Realistically, this is the bug’s only day alive. Bugs don’t live long; the tinier they are the shorter they live. The crumbs the bug was eating on the table are some of the very forms of sustenance it will ever have. And during that brief moment I was a witness. In some ways I should be honored to have witnessed this brief foray into human-created joy this big got to witness.
But, to me, it’s Thursday afternoon. I’ll remember the bug. I even have visual evidence of the bug’s existence. But the bug will only exist in memory, and the actions I saw it perform are probably the only memory of it that will survive. When it left my presence, it, in a way, died.

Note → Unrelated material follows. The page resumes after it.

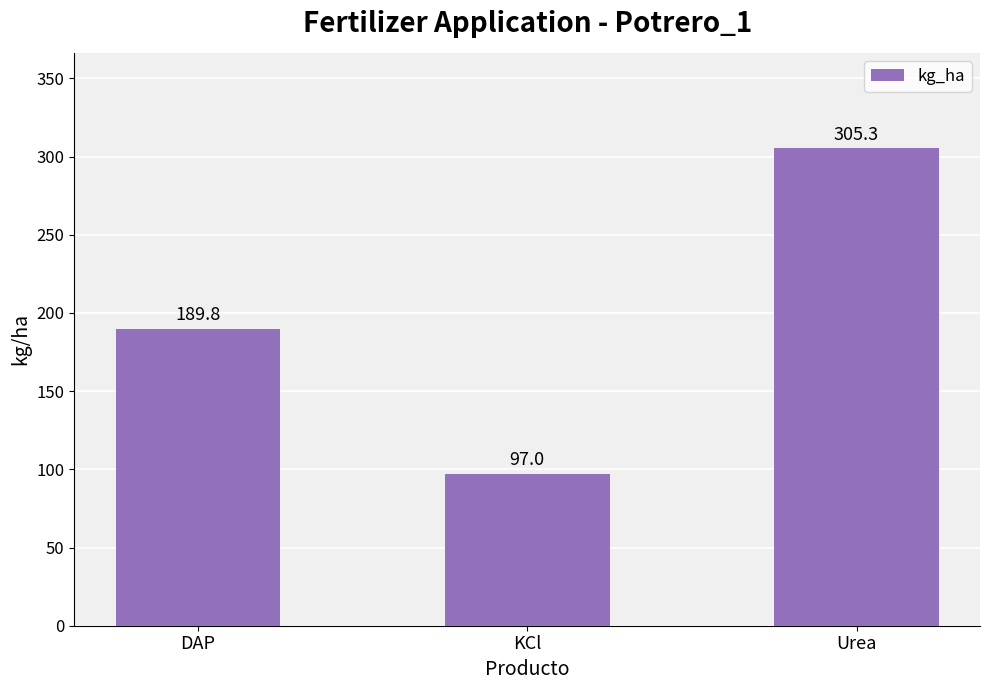

Is it true that the value at Urea is 305.3?

True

The bug doesn’t know of my existence. Maybe it understands what I am or what I’m doing. Or, more likely, I am just a being it is avoiding. For Josh and Tua, they are bugs. And we, the collective, are me. We are watching them from afar as they try to live their last day.
I know I am overthinking and over-writing this; my ego is such that I believe I can outthink the audience. It’s not good. In some ways, it’s like Tua and Josh. These men, these quarterbacks, are okay with the repercussions of their actions.
And I don’t know if I can criticize them for that. Because I understand.